## WHAT NEEDS TO BE DONE
Search the material below for lines containing the string "achieving", and copy every one you find.

● ● ● ● ●

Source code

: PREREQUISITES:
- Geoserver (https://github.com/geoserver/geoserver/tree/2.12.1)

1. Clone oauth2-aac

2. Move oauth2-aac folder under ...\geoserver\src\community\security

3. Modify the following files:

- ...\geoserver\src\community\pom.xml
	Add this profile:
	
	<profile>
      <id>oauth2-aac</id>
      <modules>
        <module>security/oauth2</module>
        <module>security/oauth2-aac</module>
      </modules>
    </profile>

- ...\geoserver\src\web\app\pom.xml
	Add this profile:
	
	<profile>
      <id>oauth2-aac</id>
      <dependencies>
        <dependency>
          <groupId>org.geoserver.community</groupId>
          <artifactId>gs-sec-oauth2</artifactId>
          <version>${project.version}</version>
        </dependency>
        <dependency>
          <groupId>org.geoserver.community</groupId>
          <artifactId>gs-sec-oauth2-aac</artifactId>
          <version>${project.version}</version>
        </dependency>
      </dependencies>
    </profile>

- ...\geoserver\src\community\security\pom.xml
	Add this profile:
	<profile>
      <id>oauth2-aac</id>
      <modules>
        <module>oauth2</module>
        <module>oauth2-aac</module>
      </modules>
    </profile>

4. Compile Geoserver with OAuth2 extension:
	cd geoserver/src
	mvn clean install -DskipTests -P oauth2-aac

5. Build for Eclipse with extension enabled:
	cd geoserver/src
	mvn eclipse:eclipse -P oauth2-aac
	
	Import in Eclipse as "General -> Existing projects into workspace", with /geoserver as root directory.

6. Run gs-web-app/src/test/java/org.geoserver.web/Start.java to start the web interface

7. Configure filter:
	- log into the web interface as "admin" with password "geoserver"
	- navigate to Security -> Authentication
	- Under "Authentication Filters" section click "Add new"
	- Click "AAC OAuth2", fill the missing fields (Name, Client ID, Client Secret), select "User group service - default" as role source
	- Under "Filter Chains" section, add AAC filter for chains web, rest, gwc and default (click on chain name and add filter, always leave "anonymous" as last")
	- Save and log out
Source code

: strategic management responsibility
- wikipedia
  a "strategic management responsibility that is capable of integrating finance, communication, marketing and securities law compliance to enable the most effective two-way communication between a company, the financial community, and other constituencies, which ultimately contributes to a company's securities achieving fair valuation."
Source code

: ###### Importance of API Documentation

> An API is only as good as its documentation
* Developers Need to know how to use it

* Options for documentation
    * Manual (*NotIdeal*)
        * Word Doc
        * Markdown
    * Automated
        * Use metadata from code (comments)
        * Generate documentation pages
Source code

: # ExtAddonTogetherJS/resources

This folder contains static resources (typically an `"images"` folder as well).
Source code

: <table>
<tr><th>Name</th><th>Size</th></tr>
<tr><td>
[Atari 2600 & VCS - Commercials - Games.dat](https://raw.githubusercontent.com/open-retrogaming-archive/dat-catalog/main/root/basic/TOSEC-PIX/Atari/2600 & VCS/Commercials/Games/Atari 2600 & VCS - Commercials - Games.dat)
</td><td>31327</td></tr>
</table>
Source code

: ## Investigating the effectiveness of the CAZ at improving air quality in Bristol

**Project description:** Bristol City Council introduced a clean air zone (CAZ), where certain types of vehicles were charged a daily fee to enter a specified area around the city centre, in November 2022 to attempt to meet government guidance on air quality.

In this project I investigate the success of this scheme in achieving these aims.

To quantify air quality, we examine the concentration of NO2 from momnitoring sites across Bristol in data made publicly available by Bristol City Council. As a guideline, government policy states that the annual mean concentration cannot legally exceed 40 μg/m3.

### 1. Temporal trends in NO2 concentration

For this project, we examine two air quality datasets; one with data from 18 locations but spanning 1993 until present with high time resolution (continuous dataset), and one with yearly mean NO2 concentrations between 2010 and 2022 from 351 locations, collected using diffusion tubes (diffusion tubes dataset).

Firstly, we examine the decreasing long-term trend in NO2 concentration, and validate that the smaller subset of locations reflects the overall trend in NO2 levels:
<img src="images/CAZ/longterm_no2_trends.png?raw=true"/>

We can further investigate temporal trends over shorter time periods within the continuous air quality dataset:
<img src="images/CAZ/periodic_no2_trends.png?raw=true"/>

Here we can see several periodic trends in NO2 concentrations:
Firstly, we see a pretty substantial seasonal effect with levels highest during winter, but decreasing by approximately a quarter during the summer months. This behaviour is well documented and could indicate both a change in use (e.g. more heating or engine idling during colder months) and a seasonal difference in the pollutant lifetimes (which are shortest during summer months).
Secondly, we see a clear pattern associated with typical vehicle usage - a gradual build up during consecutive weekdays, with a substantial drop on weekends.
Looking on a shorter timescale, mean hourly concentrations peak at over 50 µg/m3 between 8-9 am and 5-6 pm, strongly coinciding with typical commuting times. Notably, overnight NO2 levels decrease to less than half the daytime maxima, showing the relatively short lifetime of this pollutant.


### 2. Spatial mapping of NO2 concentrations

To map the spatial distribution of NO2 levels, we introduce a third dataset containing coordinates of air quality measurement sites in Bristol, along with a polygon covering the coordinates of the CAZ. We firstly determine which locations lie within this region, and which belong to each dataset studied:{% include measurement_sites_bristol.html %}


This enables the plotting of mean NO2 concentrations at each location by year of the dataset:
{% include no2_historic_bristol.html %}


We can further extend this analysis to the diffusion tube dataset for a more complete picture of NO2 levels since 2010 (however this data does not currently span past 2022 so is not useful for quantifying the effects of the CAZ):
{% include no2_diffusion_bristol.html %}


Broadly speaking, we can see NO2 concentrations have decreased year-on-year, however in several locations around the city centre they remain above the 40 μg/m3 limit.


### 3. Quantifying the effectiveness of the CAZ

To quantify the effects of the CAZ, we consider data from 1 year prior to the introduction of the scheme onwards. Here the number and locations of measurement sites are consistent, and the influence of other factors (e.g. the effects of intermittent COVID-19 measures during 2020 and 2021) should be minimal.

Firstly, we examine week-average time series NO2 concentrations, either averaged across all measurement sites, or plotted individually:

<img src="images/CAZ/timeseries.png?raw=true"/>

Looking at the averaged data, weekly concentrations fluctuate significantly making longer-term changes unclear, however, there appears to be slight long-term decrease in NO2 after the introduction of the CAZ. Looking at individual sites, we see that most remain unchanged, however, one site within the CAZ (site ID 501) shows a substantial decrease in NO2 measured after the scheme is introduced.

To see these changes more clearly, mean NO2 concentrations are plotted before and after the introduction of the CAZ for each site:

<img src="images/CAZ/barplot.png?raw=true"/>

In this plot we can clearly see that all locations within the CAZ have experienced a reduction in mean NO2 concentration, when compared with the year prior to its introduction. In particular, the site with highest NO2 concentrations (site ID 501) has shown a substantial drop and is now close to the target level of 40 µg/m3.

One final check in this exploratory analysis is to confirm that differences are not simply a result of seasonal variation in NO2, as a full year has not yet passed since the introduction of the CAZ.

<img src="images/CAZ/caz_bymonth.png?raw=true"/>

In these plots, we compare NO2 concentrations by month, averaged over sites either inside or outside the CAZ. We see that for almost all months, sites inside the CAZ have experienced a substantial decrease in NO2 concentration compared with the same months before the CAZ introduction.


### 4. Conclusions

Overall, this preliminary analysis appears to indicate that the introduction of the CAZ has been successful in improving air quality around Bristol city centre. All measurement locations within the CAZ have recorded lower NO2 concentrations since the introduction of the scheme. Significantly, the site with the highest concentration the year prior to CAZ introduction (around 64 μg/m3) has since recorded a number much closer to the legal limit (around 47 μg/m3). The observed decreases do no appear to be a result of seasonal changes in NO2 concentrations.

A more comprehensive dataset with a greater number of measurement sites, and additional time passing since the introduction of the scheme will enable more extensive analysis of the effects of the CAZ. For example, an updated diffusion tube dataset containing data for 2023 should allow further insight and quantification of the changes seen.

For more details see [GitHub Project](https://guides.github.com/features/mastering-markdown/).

● ● ● ● ●

## ANSWER TO THE PROBLEM
  a "strategic management responsibility that is capable of integrating finance, communication, marketing and securities law compliance to enable the most effective two-way communication between a company, the financial community, and other constituencies, which ultimately contributes to a company's securities achieving fair valuation."
In this project I investigate the success of this scheme in achieving these aims.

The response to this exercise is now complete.